◆ Exercise set ◆
[A] Translate this sentence from the country-specific grant terms into Spanish: "The assets and rights that must be reported include shares of Common Stock."
[B] Rewrite the Belgium portion of the country-specific grant terms between "Tax Reporting Information.  If" and "annual tax return.", inclusive, putting "yearly tax filing" in place of "annual tax return".

◆ Selected excerpt ◆
>>
Exchange Control Information.  Exchange control reporting is required for cash
transactions exceeding AUD10,000 and for international fund transfers.  The
Australian bank assisting with the transaction will file the report for
Grantee.  If there is no Australian bank involved in the transfer, Grantee will
have to file the report.

 

Belgium

 

Tax Reporting Information.  If Grantee is a Belgian resident, he or she is
required to report any security or bank account (including brokerage accounts)
he or she maintains outside of Belgium on his or her annual tax return.

 

Brazil

 

Compliance with Laws.  By Grantee’s signature on the Agreement, Grantee agrees
that he or she will comply with Brazilian law when he or she vests in the RSUs
and sells shares of Common Stock. Grantee also agrees to report and pay any and
all taxes associated with the vesting of the RSUs, the sale of the shares of
Common Stock acquired pursuant to the Plan and the receipt of any dividends.

 

Exchange Control Information.  Grantee must prepare and submit a declaration of
assets and rights held outside of Brazil to the Central Bank on an annual basis
if Grantee holds assets or rights valued at more than US$100,000.  The assets
and rights that must be reported include shares of Common Stock.
<<
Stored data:
>>
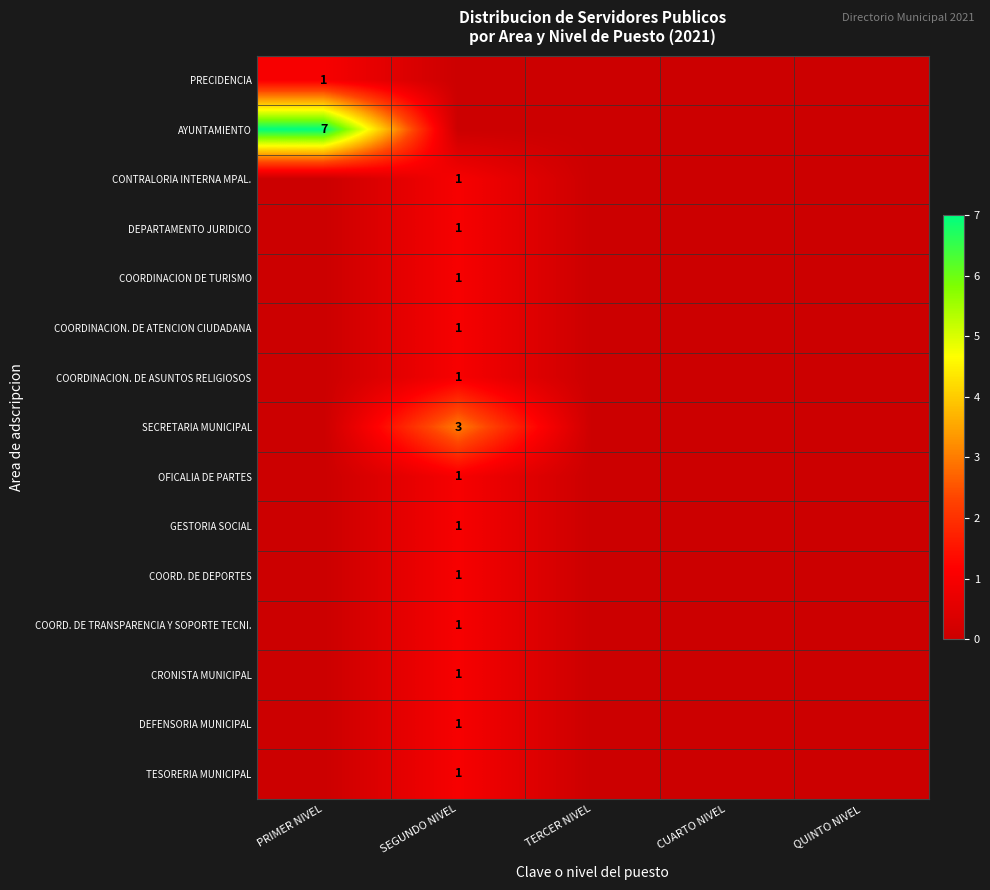

The DEPARTAMENTO JURIDICO series shows 0 at SEGUNDO NIVEL. True or false?

False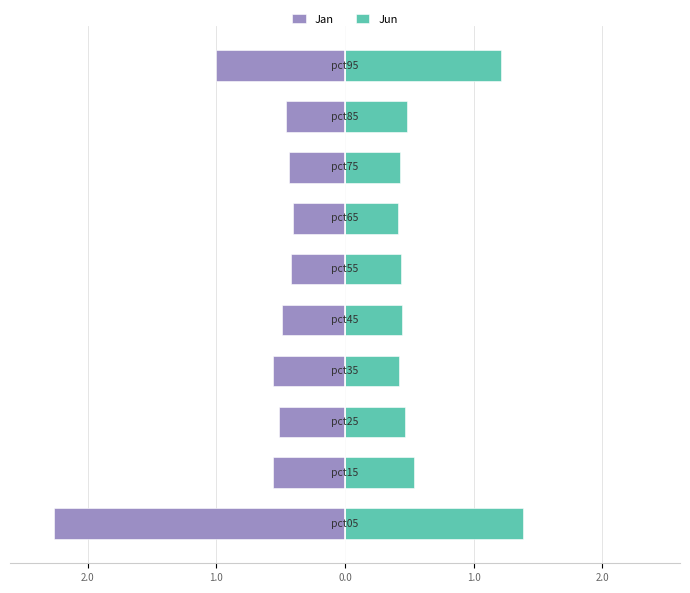

At which category is the sum across all series the highest?

9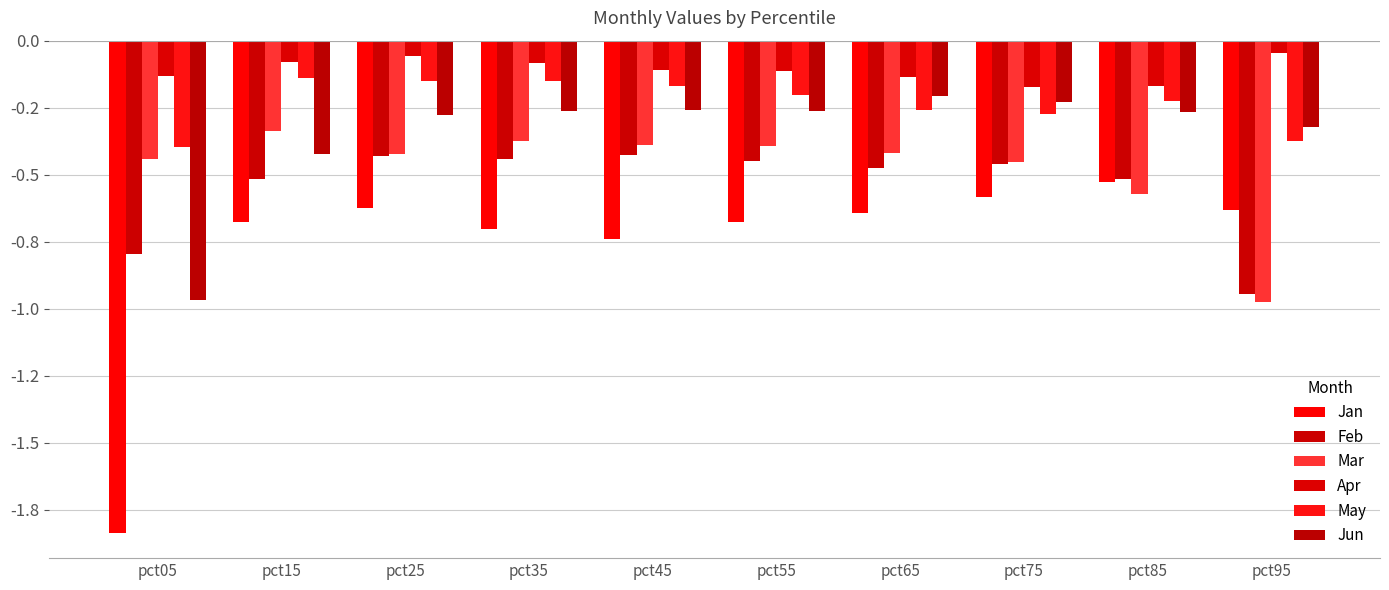

Rank the series by their maximum value, from highest to lowest.

Apr, May, Jun, Mar, Feb, Jan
<<
◆ Task-by-task answers ◆
[A] Los activos y derechos que deben declararse incluyen acciones ordinarias.

[B]
Tax Reporting Information.  If Grantee is a Belgian resident, he or she is
required to report any security or bank account (including brokerage accounts)
he or she maintains outside of Belgium on his or her yearly tax filing.